(foto EPA)
editoriali
Il petrolio tra l'Iran e il Venezuela
Il doppio choc politico non avrà un grande impatto sul prezzo del greggio
Storicamente, le crisi politiche nei paesi produttori di petrolio sono associate a choc energetici. Non bisogna ritornare alle crisi petrolifere degli anni Settanta, prima in seguito alla guerra del Kippur e poi alla rivoluzione islamica in Iran e alla guerra con l’Iraq, ma basta tornare indietro di qualche anno all’invasione russa dell’Ucraina che ha fatto schizzare il Brent oltre i 110 dollari al barile. Cosa succederà al prezzo del petrolio in seguito al doppio choc iraniano e venezuelano? Nessuno sconvolgimento. Sebbene aumentino le probabilità di un crollo del regime degli ayatollah a Teheran entro gennaio (12 per cento secondo Polymarket) e di un intervento militare degli Stati Uniti (70 per cento), le previsioni sono di un aumento di qualche dollaro. Citi ha alzato, a causa dei rischi geopolitici, la stima a 70 dollari al barile nei prossimi tre mesi dalla precedente di 65 dollari.

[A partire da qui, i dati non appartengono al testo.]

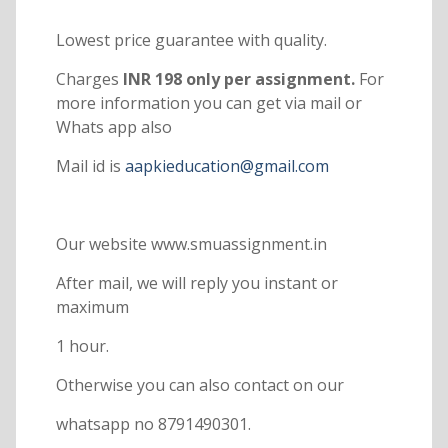
Lowest price guarantee with quality.
Charges
INR 198 only per assignment.
For
more information you can get via mail or
Whats app also
Mail id is
aapkieducation@gmail.com
Our website www.smuassignment.in
After mail, we will reply you instant or
maximum
1 hour.
Otherwise you can also contact on our
whatsapp no 8791490301.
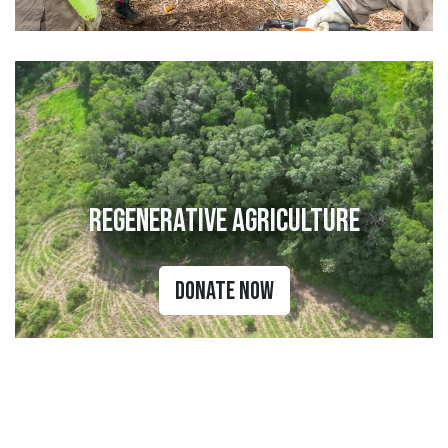
Regenerative Agriculture
Donate Now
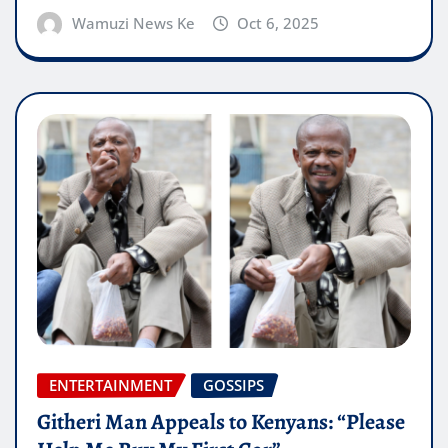
Wamuzi News Ke
Oct 6, 2025
ENTERTAINMENT
GOSSIPS
Githeri Man Appeals to Kenyans: “Please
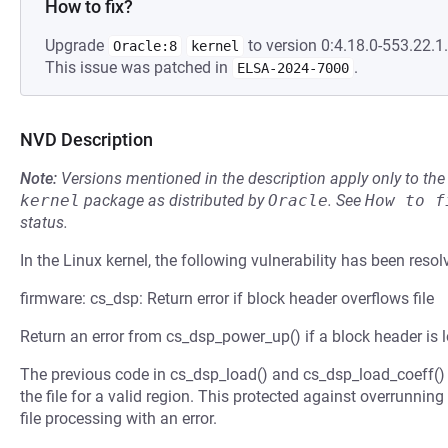
How to fix?
Upgrade
to version 0:4.18.0-553.22.1.
Oracle:8
kernel
This issue was patched in
.
ELSA-2024-7000
NVD Description
Note:
Versions mentioned in the description apply only to t
kernel
package as distributed by
Oracle
.
See
How to f
status.
In the Linux kernel, the following vulnerability has been resol
firmware: cs_dsp: Return error if block header overflows file
Return an error from cs_dsp_power_up() if a block header is lo
The previous code in cs_dsp_load() and cs_dsp_load_coeff() 
the file for a valid region. This protected against overrunning t
file processing with an error.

Secondo Goldman Sachs l’aumento del prezzo del brent da inizio anno a oltre 66 dollari, di quasi 6 dollari, è coerente con un persistente calo della produzione iraniana di 0,7 milioni di barili al giorno. Neppure dai dazi statunitensi del 25 per cento per chi fa affari con l’Iran ci si attende un forte impatto. In parte perché Trump aveva annunciato già una sanzione analoga per chi importava petrolio dal Venezuela che non si è mai materializzata. In parte perché la Cina, principale importatore di greggio iraniano, ha già dimostrato di avere importanti leve contro la politica dei dazi di Trump. D’altro canto, un eventuale choc della produzione iraniana può essere contrastato da un controchoc in Venezuela: nel paese caraibico, dove l’industria petrolifera è a pezzi, è comunque possibile nel breve termine aumentare la produzione di 0,3 milioni di barili al giorno. Si tratta, in ogni caso, di quantità non in grado di determinare una nuova crisi energetica. Ma, soprattutto, c’è un altro fattore politico rilevante: Trump non ha alcun interesse a far aumentare il prezzo della benzina nell’anno delle elezioni di midterm. Anzi, l’obiettivo è il contrario.